MIT researchers have now come up with a completely different approach, which they believe will prove much easier and more informative. They have developed a light-sensitive protein that can be embedded into neuron membranes, where it emits a fluorescent signal that indicates how much voltage a particular cell is experiencing. This could allow scientists to study how neurons behave, millisecond by millisecond, as the brain performs a particular function.
If you put an electrode in the brain, it’s like trying to understand a phone conversation by hearing only one person talk, but with this method, you can record the neural activity of many cells in a neural circuit and hear them as they talk to each other.
For the past two decades, scientists have sought a way to monitor electrical activity in the brain through imaging instead of recording with electrodes. Finding fluorescent molecules that can be used for this kind of imaging has been difficult; not only do the proteins have to be very sensitive to changes in voltage, they must also respond quickly and be resistant to photobleaching (fading that can be caused by exposure to light).
The researchers came up with a new strategy for finding a molecule that would fulfill everything on this wish list: They built a robot that could screen millions of proteins, generated through a process called directed protein evolution, for the traits they wanted. They essentially imitated the process by which evolution works in nature: take a gene, make millions and millions of mutant genes, and finally pick the ones that work the best.
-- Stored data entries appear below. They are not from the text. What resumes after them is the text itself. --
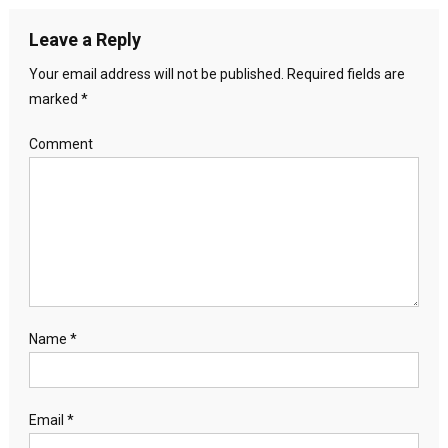
Leave a Reply
Your email address will not be published.
Required fields are
marked
*
Comment
Name
*
Email
*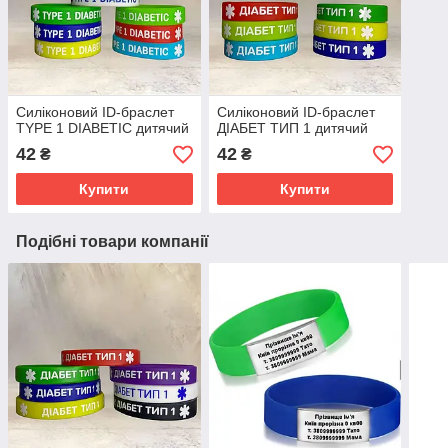
Силіконовий ID-браслет
Силіконовий ID-браслет
TYPE 1 DIABETIC дитячий
ДІАБЕТ ТИП 1 дитячий
42
42
₴
₴
Купити
Купити
Подібні товари компанії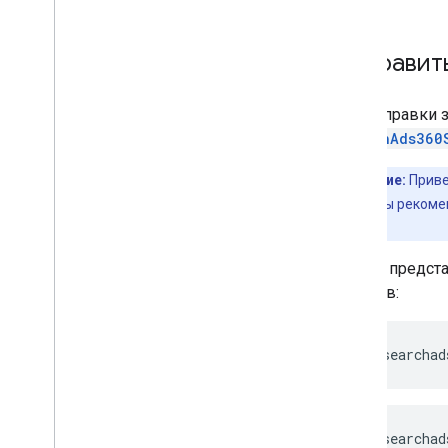
Отправит
Для отправки 
SearchAds360
Примечание:
Приве
концепций. Мы рекоме
приложении.
Запрос предст
адресов:
https://searchad
https://searchad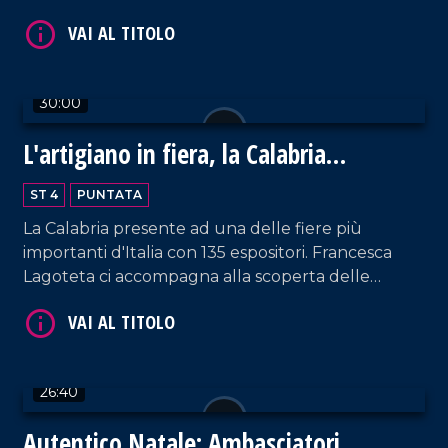
e bellezza, dove la parola diversità non esiste.
30:00
L'artigiano in fiera, la Calabria
VAI AL TITOLO
protagonista a Milano
ST 4
PUNTATA
La Calabria presente ad una delle fiere più
importanti d'Italia con 135 espositori. Francesca
Lagoteta ci accompagna alla scoperta delle
aziende che con orgoglio raccontano il settore
primario e secondario del territorio, tra gli ospiti
due eccellenze Antonio Giulio Grande e
Fortunato Amarelli. Un incontro importante tra
26:40
passato e futuro che ha uno sguardo rivolto verso
VAI AL TITOLO
il progresso.
Autentico Natale: Ambasciatori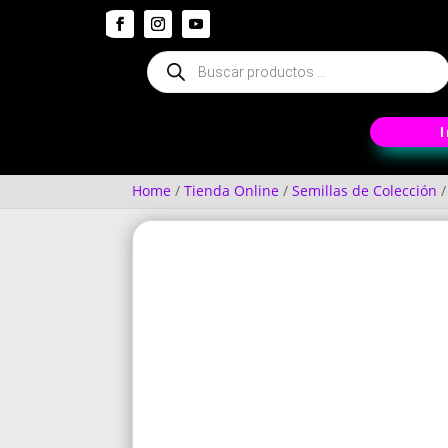
Búsqueda
de
productos
Home
/
Tienda Online
/
Semillas de Colección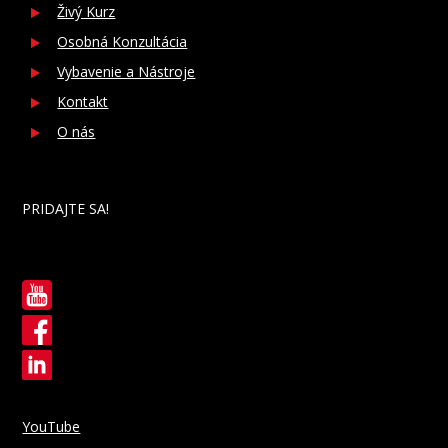
Živý Kurz
Osobná Konzultácia
Vybavenie a Nástroje
Kontakt
O nás
PRIDAJTE SA!
YouTube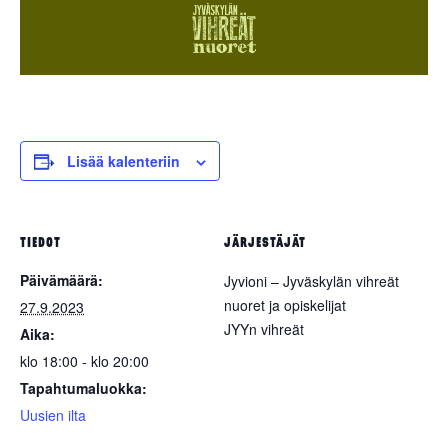
Lisää kalenteriin
TIEDOT
JÄRJESTÄJÄT
Päivämäärä:
Jyvioni – Jyväskylän vihreät
nuoret ja opiskelijat
27.9.2023
JYYn vihreät
Aika:
klo 18:00 - klo 20:00
Tapahtumaluokka:
Uusien ilta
The researchers made 1.5 million mutated versions of a light-sensitive protein called QuasAr2, which was previously engineered at Harvard University. They put each of those genes into mammalian cells (one mutant per cell), then grew the cells in lab dishes and used an automated microscope to take their pictures. The robot was able to identify cells with proteins that met the criteria the researchers were looking for, the most important being the protein’s location within the cell and its brightness. The team then selected five of the best candidates and did another round of mutation, generating 8 million new candidates. The robot picked out the seven best of these, which the researchers then narrowed down to one top performer, which they called Archon1.
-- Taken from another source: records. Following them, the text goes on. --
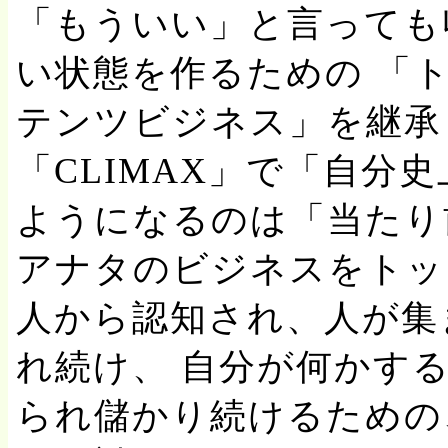
「もういい」と言っても
い状態を作るための 「
テンツビジネス」を継承
「CLIMAX」で「自分
ようになるのは「当たり
アナタのビジネスをトッ
人から認知され、人が集
れ続け、 自分が何かす
られ儲かり続けるための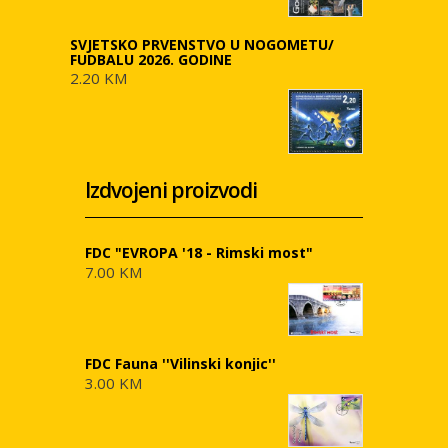
SVJETSKO PRVENSTVO U NOGOMETU/
FUDBALU 2026. GODINE
2.20 KM
Izdvojeni proizvodi
FDC "EVROPA '18 - Rimski most"
7.00 KM
FDC Fauna ''Vilinski konjic''
3.00 KM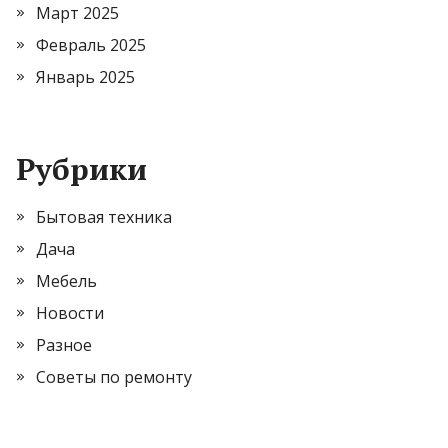
Март 2025
Февраль 2025
Январь 2025
Рубрики
Бытовая техника
Дача
Мебель
Новости
Разное
Советы по ремонту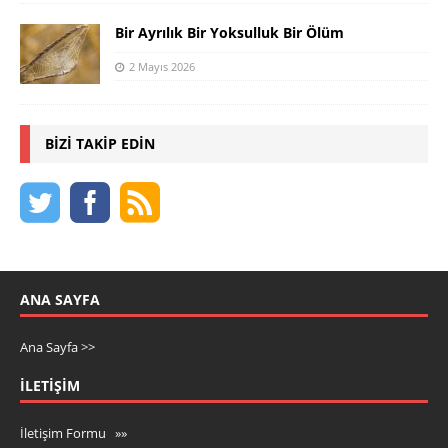
Bir Ayrılık Bir Yoksulluk Bir Ölüm
2 Mayıs 2026
BIZI TAKIP EDIN
ANA SAYFA
Ana Sayfa >>
İLETIŞIM
İletişim Formu »»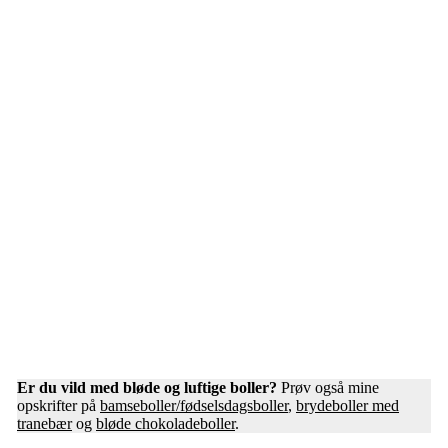
Er du vild med bløde og luftige boller?
Prøv også mine
opskrifter på
bamseboller/fødselsdagsboller
,
brydeboller med
tranebær
og
bløde chokoladeboller
.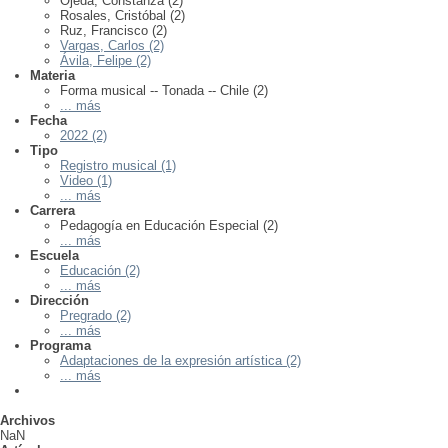
Ojeda, Constanza (2)
Rosales, Cristóbal (2)
Ruz, Francisco (2)
Vargas, Carlos (2)
Ávila, Felipe (2)
Materia
Forma musical -- Tonada -- Chile (2)
... más
Fecha
2022 (2)
Tipo
Registro musical (1)
Video (1)
... más
Carrera
Pedagogía en Educación Especial (2)
... más
Escuela
Educación (2)
... más
Dirección
Pregrado (2)
... más
Programa
Adaptaciones de la expresión artística (2)
... más
Archivos
NaN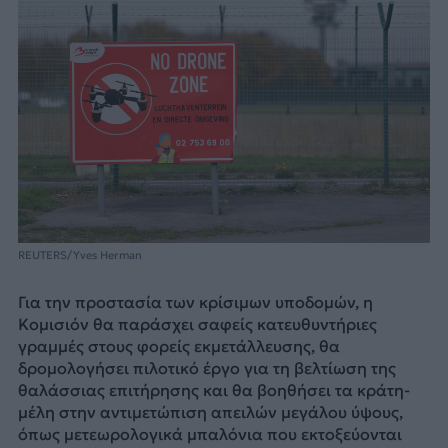
REUTERS/Yves Herman
Για την προστασία των κρίσιμων υποδομών, η
Κομισιόν θα παράσχει σαφείς κατευθυντήριες
γραμμές στους φορείς εκμετάλλευσης, θα
δρομολογήσει πιλοτικό έργο για τη βελτίωση της
θαλάσσιας επιτήρησης και θα βοηθήσει τα κράτη-
μέλη στην αντιμετώπιση απειλών μεγάλου ύψους,
όπως μετεωρολογικά μπαλόνια που εκτοξεύονται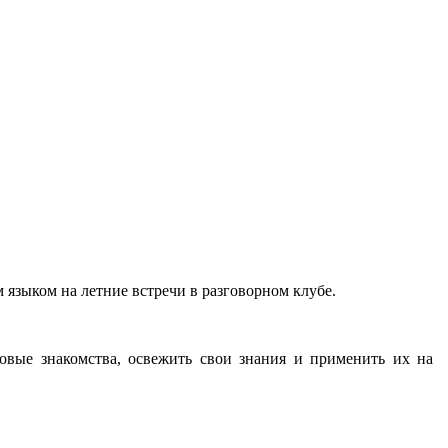
языком на летние встречи в разговорном клубе.
новые знакомства, освежить свои знания и применить их на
A key feature of Archon1 is that once the gene is delivered into a cell, the protein embeds itself into the cell membrane, which is the best place to obtain an accurate measurement of a cell’s voltage. Using this protein, the researchers were able to measure electrical activity in mouse brain tissue, as well as in brain cells of zebrafish larvae, and the worm Caenorhabditis elegans. The latter two organisms are transparent, so it is easy to expose them to light and image the resulting fluorescence. When the cells are exposed to a certain wavelength of reddish-orange light, the protein sensor emits a longer wavelength of red light, and the brightness of the light corresponds to the voltage of that cell at a given moment in time.
The researchers also showed that Archon1 can be used in conjunction with light-sensitive proteins that are commonly used to silence or stimulate neuron activity — optogenetic proteins — as long as those proteins respond to colors other than red. In experiments with C. elegans, they demonstrated that they could stimulate one neuron using blue light and then use Archon1 to measure the resulting effect in neurons that receive input from that cell.
Currently, the work using this technology is to measure brain activity in mice as they perform various tasks, which the researchers believe should allow them to map neural circuits and discover how they produce specific behaviors.